The book was first dramatised for the screen in 1945, with Joan Crawford in the title role. But just because it’s TV, says Winslet, doesn’t make it any less ambitious than her film work. “This was so much harder, and more intense, than any film I’ve done,” she said recently. “There was so much more story to tell. Plus the story was utterly compelling to me, because Mildred’s need for her daughter’s approval is something that I think every mother does feel from their child. It’s a story that every parent can relate to.”

This is the key to Kate Winslet, and perhaps even to her success and her entire career. For she doesn’t do fantasy (eg Middle Earth). She speaks at length about the need for her movies to relate to people, and to be real. Recently divorced from the Oscar-winning director Sam Mendes, the parallels between her life and Mildred’s weren’t lost on her. “There were some days when I would realise the scenes I was shooting were in tandem with things that were happening that day in my life,” she says.

Mildred Pierce is far from a big glamour vehicle, but then Winslet doesn’t do those. She isn’t Angelina Jolie in The Tourist or Sandra Bullock in The Proposal. “Not to put down people who are known for playing those types of glamorous roles,” she says, “but to me films should be relatable to.” Even on the rare occasion where she has to doll-up for a scene (as in The Holiday) or the red carpet, she finds it frustrating. “I still sometimes want to go, ‘This isn’t real! I’ve been in hair and make-up for three and a half hours! I don’t look like this!’”

This need to be real, she says, stems from her childhood. Her parents Roger and Sally were both jobbing actors, as are her two sisters, Anna and Beth (only younger brother, Joss, has been spared), so money was scarce in their household. “We lived off family allowance,” she explains. “We never flew to Barbados on family holidays. My dad would borrow a VW van from a mate and we’d drive to Dover instead. I grew up in the same house all my life and shared a bedroom with my older sister. There simply weren’t the funds to do other things. So I grew up in the thick of reality and have always followed that lead in life.”

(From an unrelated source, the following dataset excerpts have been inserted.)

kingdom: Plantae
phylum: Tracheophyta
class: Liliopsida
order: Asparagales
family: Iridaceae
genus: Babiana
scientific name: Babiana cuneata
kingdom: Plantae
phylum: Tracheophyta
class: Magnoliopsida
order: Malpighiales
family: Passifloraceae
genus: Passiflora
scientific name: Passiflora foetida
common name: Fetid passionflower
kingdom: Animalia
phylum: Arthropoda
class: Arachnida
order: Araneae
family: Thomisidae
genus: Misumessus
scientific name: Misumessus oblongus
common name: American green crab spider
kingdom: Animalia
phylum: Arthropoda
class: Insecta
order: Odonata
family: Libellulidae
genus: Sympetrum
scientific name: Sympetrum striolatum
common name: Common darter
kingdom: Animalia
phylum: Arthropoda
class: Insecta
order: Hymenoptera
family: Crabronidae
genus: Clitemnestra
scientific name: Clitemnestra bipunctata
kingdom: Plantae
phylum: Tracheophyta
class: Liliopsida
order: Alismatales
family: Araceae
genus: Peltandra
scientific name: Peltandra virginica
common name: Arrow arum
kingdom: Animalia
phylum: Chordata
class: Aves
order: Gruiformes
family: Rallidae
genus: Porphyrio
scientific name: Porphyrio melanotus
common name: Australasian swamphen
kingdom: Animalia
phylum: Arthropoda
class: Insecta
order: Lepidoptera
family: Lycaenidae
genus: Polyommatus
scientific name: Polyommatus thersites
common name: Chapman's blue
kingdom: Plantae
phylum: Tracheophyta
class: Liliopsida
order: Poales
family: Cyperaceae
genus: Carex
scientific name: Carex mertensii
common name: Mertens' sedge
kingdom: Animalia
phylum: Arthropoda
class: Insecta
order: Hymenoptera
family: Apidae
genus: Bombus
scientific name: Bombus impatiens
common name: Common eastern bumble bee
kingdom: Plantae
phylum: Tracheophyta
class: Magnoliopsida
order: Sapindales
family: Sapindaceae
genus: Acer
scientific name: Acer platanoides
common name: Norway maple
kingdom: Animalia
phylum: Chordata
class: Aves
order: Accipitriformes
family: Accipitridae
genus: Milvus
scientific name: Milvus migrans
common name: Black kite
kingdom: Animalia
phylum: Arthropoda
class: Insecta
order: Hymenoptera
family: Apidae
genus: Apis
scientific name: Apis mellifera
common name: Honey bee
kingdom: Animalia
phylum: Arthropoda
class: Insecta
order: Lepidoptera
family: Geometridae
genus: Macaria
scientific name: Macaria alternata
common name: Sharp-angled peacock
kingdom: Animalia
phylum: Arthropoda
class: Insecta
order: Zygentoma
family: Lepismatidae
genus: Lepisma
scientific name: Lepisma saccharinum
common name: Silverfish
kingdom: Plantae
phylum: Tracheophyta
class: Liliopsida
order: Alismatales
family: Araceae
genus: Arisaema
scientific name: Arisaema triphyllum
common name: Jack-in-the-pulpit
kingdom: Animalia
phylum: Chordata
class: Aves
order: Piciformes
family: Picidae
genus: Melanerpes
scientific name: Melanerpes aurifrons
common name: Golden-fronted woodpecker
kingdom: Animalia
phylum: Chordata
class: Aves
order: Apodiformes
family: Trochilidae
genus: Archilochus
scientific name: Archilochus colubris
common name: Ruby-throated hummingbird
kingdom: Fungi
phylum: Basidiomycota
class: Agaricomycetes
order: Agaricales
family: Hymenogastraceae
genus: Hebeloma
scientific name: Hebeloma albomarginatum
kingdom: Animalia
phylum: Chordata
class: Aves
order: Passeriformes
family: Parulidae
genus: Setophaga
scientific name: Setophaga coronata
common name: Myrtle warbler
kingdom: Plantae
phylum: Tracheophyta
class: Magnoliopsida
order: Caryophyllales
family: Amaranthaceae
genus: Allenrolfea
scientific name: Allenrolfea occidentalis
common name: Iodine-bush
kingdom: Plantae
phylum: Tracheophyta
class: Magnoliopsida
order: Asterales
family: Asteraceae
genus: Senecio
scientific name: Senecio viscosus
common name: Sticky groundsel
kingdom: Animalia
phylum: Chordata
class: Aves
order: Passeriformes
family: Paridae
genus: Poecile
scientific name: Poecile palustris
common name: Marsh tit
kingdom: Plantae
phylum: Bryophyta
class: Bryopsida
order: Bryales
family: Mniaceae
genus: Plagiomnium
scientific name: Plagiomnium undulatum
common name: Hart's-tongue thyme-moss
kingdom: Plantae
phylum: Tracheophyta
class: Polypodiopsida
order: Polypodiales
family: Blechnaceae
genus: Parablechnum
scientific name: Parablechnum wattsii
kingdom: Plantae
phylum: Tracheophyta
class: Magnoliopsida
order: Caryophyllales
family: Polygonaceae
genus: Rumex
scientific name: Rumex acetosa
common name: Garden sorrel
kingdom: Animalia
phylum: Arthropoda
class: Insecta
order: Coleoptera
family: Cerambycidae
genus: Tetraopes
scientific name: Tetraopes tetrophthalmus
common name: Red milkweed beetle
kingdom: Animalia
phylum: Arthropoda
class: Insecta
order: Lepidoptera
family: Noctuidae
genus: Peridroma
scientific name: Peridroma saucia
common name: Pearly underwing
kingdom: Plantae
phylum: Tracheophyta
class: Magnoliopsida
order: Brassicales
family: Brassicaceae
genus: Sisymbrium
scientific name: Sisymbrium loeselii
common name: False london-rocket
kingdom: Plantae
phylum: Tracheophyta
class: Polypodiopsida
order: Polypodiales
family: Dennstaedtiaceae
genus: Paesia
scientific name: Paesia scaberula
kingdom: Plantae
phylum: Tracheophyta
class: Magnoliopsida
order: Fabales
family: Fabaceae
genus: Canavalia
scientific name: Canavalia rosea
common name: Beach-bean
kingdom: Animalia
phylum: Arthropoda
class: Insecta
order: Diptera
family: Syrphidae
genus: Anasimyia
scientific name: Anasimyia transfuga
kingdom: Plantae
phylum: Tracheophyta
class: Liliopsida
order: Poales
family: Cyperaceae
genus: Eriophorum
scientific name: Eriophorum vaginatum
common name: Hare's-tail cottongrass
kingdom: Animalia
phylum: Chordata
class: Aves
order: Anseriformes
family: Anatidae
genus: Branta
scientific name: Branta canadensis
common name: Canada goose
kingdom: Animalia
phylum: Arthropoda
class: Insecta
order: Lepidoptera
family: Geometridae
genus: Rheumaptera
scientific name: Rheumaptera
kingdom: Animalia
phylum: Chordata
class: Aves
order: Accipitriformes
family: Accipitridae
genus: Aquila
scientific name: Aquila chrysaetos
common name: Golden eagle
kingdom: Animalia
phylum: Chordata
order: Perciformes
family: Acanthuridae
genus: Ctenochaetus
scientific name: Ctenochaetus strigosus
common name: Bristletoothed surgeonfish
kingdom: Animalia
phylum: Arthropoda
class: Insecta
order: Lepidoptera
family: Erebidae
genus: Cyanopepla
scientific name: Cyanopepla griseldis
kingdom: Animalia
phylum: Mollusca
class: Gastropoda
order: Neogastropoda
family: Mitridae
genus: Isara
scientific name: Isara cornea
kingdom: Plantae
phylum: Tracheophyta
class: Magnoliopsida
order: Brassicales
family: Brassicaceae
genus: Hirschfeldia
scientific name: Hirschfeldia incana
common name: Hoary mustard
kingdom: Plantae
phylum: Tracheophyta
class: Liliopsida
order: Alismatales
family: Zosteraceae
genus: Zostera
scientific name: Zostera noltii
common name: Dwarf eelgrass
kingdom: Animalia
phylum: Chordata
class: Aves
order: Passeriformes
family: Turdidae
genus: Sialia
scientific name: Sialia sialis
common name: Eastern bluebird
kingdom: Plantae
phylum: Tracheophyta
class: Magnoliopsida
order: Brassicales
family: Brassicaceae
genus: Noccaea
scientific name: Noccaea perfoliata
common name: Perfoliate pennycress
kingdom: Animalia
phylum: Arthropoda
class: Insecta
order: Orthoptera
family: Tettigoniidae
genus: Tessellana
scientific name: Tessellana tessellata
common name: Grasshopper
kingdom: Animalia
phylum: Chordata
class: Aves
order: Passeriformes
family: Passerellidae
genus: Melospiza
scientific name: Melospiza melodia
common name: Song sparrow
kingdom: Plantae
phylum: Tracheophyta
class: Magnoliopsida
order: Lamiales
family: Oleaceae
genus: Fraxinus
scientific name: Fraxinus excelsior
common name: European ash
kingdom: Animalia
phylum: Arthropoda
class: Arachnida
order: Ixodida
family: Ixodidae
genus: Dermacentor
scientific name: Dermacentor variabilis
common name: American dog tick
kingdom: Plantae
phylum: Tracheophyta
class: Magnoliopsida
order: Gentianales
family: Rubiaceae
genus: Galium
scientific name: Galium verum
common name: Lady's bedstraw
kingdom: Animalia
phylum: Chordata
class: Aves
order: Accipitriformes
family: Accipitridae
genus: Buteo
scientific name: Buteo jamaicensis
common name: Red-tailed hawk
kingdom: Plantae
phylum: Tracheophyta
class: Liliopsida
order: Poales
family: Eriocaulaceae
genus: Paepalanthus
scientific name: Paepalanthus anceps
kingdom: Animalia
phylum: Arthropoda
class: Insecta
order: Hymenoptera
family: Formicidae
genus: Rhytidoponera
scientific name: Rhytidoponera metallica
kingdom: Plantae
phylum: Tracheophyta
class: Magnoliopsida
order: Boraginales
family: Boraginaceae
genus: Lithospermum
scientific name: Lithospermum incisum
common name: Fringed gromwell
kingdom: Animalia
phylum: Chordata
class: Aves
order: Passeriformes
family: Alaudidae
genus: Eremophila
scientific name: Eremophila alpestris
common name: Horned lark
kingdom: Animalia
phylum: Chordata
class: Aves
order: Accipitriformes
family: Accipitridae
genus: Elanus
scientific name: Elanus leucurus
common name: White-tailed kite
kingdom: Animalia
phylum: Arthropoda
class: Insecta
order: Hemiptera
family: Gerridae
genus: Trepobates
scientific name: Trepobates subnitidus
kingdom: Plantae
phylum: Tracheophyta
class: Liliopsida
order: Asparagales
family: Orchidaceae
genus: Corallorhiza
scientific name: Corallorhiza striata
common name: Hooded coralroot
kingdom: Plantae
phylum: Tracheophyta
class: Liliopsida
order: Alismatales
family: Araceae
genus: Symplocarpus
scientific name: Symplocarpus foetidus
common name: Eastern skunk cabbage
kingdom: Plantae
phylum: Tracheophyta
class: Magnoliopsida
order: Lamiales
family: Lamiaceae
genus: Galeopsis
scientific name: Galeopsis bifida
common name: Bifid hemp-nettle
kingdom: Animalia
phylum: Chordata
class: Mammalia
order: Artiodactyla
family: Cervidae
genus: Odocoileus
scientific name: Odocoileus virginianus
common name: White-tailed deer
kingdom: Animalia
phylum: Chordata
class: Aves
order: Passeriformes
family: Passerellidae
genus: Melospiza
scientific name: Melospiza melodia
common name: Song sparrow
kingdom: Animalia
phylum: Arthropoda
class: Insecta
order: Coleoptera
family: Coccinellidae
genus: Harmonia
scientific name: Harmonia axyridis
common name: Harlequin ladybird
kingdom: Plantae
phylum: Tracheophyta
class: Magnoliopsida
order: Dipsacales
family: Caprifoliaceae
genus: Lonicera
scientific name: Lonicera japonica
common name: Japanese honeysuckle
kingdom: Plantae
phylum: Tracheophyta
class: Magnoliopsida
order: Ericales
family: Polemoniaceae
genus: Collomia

It hasn’t always been that easy, or straightforward. Winslet’s rapid career ascent, from commercials to TV bit parts (including Casualty) to a starring role in Peter Jackson’s haunting Heavenly Creatures, was often accompanied by media comment about her body size, being a full-figured English rose rather than a skinny Hollywood vixen. Then, when she divorced her husband James Threapleton (they have a daughter, Mia) and moved to New York with her new partner, Mendes, she was decried for ‘going Hollywood’ and becoming exactly the lithesome archetype that was apparently off limits.

“It was hard for me, because I had been obsessed with my weight for so long,” she confesses a tad ruefully. “Strangely, it’s only now that I’ve had two children (she also has a son with Mendes, Joe) that I have a healthy body image, and I’m proud that I don’t have those issues any more.”

Currently single, Winslet, it seems, is pouring herself entirely into her professional life. After Mildred Pierce she’s starring in Steven Soderbergh’s virus movie Contagion, and then with Jodie Foster in Roman Polanski’s adaptation of the provocative play God of Carnage. It is an “empowering thing”, she has said. “I really need to not have anyone around. It’s a surprise to discover that I like being on my own.”